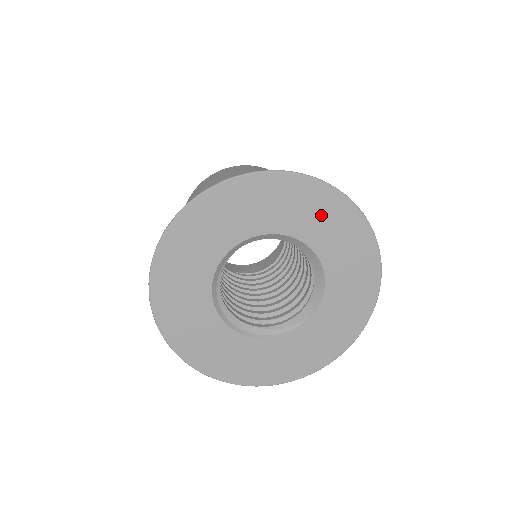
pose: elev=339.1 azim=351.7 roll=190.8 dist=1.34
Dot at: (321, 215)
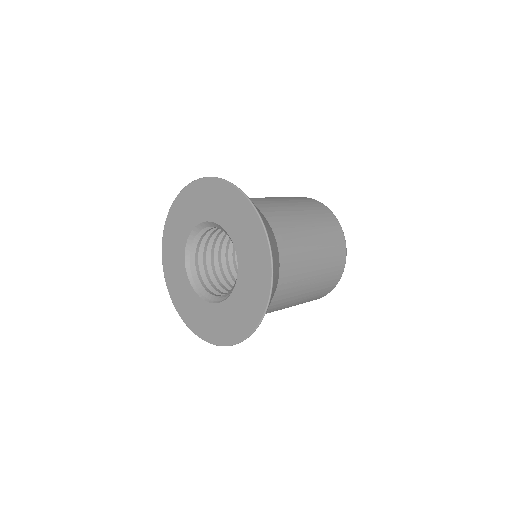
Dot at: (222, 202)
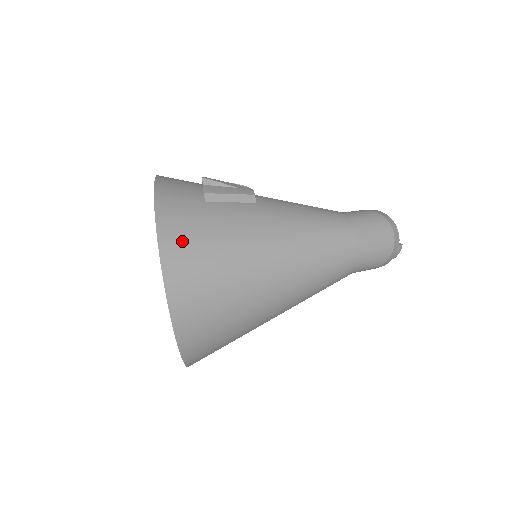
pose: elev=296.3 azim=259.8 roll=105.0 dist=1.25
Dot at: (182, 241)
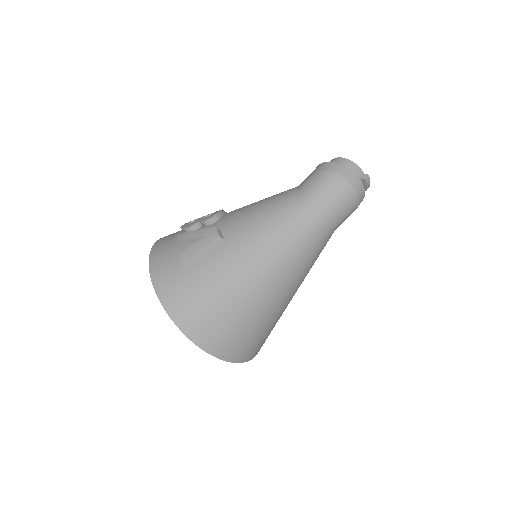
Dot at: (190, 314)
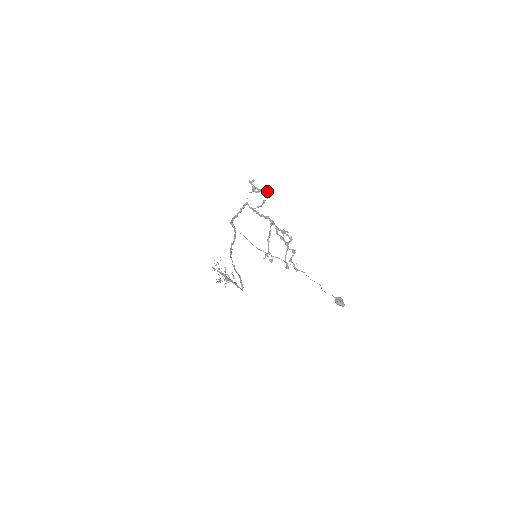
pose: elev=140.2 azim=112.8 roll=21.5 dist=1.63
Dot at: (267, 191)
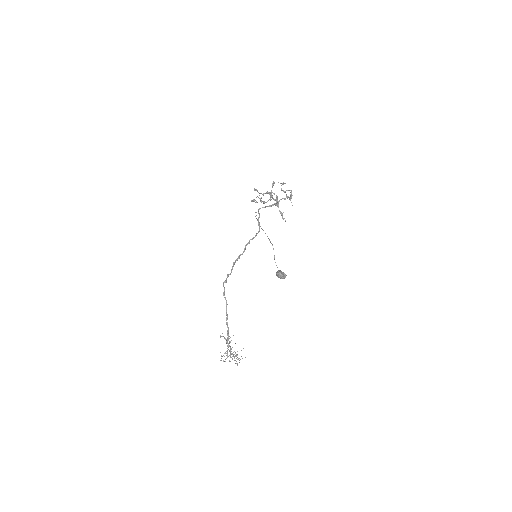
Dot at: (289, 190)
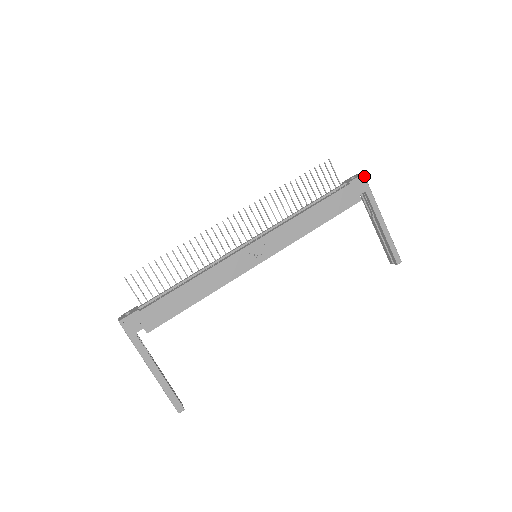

========================

**Set problem:** Can you reproduce every line of text from all the entries above, word for word, with the pictures left out?

**Complete response:**
pose: elev=339.1 azim=351.7 roll=190.8 dist=1.34
Dot at: (321, 215)
Dot at: (222, 202)
pose: elev=296.3 azim=259.8 roll=105.0 dist=1.25
Dot at: (182, 241)
Dot at: (190, 314)
pose: elev=140.2 azim=112.8 roll=21.5 dist=1.63
Dot at: (267, 191)
Dot at: (289, 190)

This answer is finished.